[[ Data for processing open ]]
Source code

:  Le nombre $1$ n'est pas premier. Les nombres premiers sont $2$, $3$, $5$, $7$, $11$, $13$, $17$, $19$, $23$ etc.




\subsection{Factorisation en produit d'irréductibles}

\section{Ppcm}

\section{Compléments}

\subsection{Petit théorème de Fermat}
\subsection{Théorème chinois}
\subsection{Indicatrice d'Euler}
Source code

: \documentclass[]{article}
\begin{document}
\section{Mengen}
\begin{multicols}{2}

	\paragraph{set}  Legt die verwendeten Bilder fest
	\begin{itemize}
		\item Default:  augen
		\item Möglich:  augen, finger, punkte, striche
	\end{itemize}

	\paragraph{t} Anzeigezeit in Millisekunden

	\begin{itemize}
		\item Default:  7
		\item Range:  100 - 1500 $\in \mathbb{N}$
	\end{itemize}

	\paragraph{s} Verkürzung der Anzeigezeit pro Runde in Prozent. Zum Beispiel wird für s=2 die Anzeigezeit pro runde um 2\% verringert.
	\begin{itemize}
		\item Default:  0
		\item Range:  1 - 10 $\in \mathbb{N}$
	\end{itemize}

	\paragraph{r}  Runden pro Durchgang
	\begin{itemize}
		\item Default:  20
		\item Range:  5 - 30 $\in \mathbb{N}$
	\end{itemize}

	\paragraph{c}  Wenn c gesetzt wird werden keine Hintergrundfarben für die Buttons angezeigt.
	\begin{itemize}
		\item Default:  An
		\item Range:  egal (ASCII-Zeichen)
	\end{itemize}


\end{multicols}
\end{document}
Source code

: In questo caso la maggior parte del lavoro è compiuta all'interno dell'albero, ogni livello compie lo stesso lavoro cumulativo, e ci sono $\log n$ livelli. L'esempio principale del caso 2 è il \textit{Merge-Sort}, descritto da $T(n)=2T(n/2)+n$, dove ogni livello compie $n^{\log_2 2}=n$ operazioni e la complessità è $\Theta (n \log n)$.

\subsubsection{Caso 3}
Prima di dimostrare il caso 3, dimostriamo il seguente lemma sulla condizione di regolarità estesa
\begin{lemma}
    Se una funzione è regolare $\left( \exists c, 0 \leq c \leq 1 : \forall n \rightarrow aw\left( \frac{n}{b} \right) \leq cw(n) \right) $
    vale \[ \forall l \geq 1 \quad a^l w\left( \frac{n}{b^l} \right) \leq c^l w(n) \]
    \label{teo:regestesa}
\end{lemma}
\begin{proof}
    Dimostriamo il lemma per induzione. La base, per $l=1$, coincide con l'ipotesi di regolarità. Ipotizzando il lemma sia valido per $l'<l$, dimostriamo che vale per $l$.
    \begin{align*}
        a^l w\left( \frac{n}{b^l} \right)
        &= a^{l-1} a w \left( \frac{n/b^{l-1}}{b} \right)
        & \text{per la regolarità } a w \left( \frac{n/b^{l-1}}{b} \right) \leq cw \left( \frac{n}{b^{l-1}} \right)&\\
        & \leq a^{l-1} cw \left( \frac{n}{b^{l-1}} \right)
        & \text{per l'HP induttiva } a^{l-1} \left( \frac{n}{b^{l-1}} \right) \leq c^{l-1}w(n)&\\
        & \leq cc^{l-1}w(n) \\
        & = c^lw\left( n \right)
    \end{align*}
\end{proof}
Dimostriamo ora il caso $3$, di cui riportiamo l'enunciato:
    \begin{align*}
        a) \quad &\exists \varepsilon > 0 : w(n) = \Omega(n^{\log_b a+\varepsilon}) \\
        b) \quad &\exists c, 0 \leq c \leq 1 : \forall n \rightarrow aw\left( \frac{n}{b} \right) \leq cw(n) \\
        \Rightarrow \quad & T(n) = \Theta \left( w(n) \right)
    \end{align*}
[[ Data for processing closed ]]
◆ What the task asks
Repeat the listing above in full, word for word.

◆ The answer
Source code

:  Le nombre $1$ n'est pas premier. Les nombres premiers sont $2$, $3$, $5$, $7$, $11$, $13$, $17$, $19$, $23$ etc.




\subsection{Factorisation en produit d'irréductibles}

\section{Ppcm}

\section{Compléments}

\subsection{Petit théorème de Fermat}
\subsection{Théorème chinois}
\subsection{Indicatrice d'Euler}
Source code

: \documentclass[]{article}
\begin{document}
\section{Mengen}
\begin{multicols}{2}

	\paragraph{set}  Legt die verwendeten Bilder fest
	\begin{itemize}
		\item Default:  augen
		\item Möglich:  augen, finger, punkte, striche
	\end{itemize}

	\paragraph{t} Anzeigezeit in Millisekunden

	\begin{itemize}
		\item Default:  7
		\item Range:  100 - 1500 $\in \mathbb{N}$
	\end{itemize}

	\paragraph{s} Verkürzung der Anzeigezeit pro Runde in Prozent. Zum Beispiel wird für s=2 die Anzeigezeit pro runde um 2\% verringert.
	\begin{itemize}
		\item Default:  0
		\item Range:  1 - 10 $\in \mathbb{N}$
	\end{itemize}

	\paragraph{r}  Runden pro Durchgang
	\begin{itemize}
		\item Default:  20
		\item Range:  5 - 30 $\in \mathbb{N}$
	\end{itemize}

	\paragraph{c}  Wenn c gesetzt wird werden keine Hintergrundfarben für die Buttons angezeigt.
	\begin{itemize}
		\item Default:  An
		\item Range:  egal (ASCII-Zeichen)
	\end{itemize}


\end{multicols}
\end{document}
Source code

: In questo caso la maggior parte del lavoro è compiuta all'interno dell'albero, ogni livello compie lo stesso lavoro cumulativo, e ci sono $\log n$ livelli. L'esempio principale del caso 2 è il \textit{Merge-Sort}, descritto da $T(n)=2T(n/2)+n$, dove ogni livello compie $n^{\log_2 2}=n$ operazioni e la complessità è $\Theta (n \log n)$.

\subsubsection{Caso 3}
Prima di dimostrare il caso 3, dimostriamo il seguente lemma sulla condizione di regolarità estesa
\begin{lemma}
    Se una funzione è regolare $\left( \exists c, 0 \leq c \leq 1 : \forall n \rightarrow aw\left( \frac{n}{b} \right) \leq cw(n) \right) $
    vale \[ \forall l \geq 1 \quad a^l w\left( \frac{n}{b^l} \right) \leq c^l w(n) \]
    \label{teo:regestesa}
\end{lemma}
\begin{proof}
    Dimostriamo il lemma per induzione. La base, per $l=1$, coincide con l'ipotesi di regolarità. Ipotizzando il lemma sia valido per $l'<l$, dimostriamo che vale per $l$.
    \begin{align*}
        a^l w\left( \frac{n}{b^l} \right)
        &= a^{l-1} a w \left( \frac{n/b^{l-1}}{b} \right)
        & \text{per la regolarità } a w \left( \frac{n/b^{l-1}}{b} \right) \leq cw \left( \frac{n}{b^{l-1}} \right)&\\
        & \leq a^{l-1} cw \left( \frac{n}{b^{l-1}} \right)
        & \text{per l'HP induttiva } a^{l-1} \left( \frac{n}{b^{l-1}} \right) \leq c^{l-1}w(n)&\\
        & \leq cc^{l-1}w(n) \\
        & = c^lw\left( n \right)
    \end{align*}
\end{proof}
Dimostriamo ora il caso $3$, di cui riportiamo l'enunciato:
    \begin{align*}
        a) \quad &\exists \varepsilon > 0 : w(n) = \Omega(n^{\log_b a+\varepsilon}) \\
        b) \quad &\exists c, 0 \leq c \leq 1 : \forall n \rightarrow aw\left( \frac{n}{b} \right) \leq cw(n) \\
        \Rightarrow \quad & T(n) = \Theta \left( w(n) \right)
    \end{align*}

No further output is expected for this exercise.